Well, that whole model of the “history of SF” is, I think, ahistorical. More, Kepler, Cyrano, and even Bellamy would be absolutely at sea with the codic conventions by which we make sense of the sentences in a contemporary SF text. Indeed, they would be at sea with most modern and post modern writing. It’s just pedagogic snobbery (or insecurity), constructing these preposterous and historically insensitive genealogies, with Mary Shelley for our grandmother or Lucian of Samosata as our great great grandfather. There’s no reason to run SF too much back before 1926, when Hugo Gernsback coined the ugly and ponderous term, “scientifiction,” which, in the letter columns written by the readers of his magazines, became over the next year or so “science fiction” and finally “SF.” Ten years before or 30 years before is all right, I suppose, if you need an Ur period. It depends on what aspect of it you’re studying, of course. But 50 years is the absolute outside, and that’s only to guess at the faintest rhetorical traces of the vaguest discursive practices. And in practical terms, most people who extend SF too much before 1910 are waffling.

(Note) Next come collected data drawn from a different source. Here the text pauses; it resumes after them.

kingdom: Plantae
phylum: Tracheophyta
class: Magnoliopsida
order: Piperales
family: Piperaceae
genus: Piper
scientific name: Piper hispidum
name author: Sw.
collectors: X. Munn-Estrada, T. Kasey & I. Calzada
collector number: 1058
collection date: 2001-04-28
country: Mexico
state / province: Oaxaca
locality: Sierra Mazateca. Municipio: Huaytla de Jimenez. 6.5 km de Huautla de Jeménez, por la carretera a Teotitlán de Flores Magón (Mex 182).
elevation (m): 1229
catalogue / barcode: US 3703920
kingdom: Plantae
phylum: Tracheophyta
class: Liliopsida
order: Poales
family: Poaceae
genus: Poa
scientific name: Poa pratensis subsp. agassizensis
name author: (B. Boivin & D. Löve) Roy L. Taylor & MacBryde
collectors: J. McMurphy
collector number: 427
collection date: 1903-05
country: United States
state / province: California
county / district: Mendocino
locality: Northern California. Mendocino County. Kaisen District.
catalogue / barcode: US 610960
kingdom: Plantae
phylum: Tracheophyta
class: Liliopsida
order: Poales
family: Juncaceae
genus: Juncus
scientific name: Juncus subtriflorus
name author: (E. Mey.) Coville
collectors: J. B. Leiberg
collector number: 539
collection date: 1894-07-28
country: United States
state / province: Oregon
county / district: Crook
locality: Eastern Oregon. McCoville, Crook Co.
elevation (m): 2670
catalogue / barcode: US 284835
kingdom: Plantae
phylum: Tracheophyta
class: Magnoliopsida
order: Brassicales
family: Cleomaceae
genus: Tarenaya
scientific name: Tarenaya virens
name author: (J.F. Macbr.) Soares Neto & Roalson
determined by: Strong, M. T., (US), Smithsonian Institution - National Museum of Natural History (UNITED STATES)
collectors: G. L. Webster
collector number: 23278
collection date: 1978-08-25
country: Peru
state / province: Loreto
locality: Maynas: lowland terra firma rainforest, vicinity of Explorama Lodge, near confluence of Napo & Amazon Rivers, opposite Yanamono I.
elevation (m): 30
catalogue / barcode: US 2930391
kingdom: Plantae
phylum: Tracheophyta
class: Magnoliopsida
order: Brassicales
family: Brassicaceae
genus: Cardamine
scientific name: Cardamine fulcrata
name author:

Look. Currently our most historically sensitive literary critics are busily explaining to us that “literature” as we know it, read it, study it, and interpret it today hasn’t existed more than 100 years. Yet somehow there is supposed to be a stable object, SF, that’s endured since the 16th century—though it only got named in 1929…?
That’s preposterous.
Now, there’ve been serious writers of SF ever since SF developed its own publishing outlets among the paraliterary texts that trickled out on their own towards the end of the 19th century and that, thanks to technical developments in printing methods, became a flood by the end of World War I and today are an ocean. Some of those SF writers, like Stanley G. Weinbaum (1900 35), were extraordinarily fine. Some of them, like Captain S.P. Meek (1894 1972), were unbelievably bad. And others, like Edward E. Smith (1890 1965), while bad, still had something going. But what they were all doing, both the bad ones and the good ones, was developing a new way of reading, a new way of making texts make sense—collectively producing a new set of codes. And they did it, in their good, bad, and indifferent ways, by writing new kinds of sentences, and embedding them in contexts in which those sentences were readable. And whether their intentions were serious or not, a new way of reading is serious business.
Between the beginning of the century and the decade after the Second World War—by the end of which we clearly have the set of codes we recognize today as SF—there are things of real historical interest to study in the developing interpretative codes and the texts that both exploited them and revised them in the pulp SF magazines and, later, in the SF book market, hardcover and paperback. But most academic critiques that equate 17th , 18th , and 19th century didactic fables with 20th century pulp texts just mystify history and suppress those historical developments, both in terms of what was seriously intended and what was simply interesting, however flip.
I’ve never proclaimed my work SF, proudly or humbly. I assume most of my published fiction is SF—and I assume most of my readers feel it is, too. But that’s like a poet assuming she writes poems, or a playwright assuming he writes plays.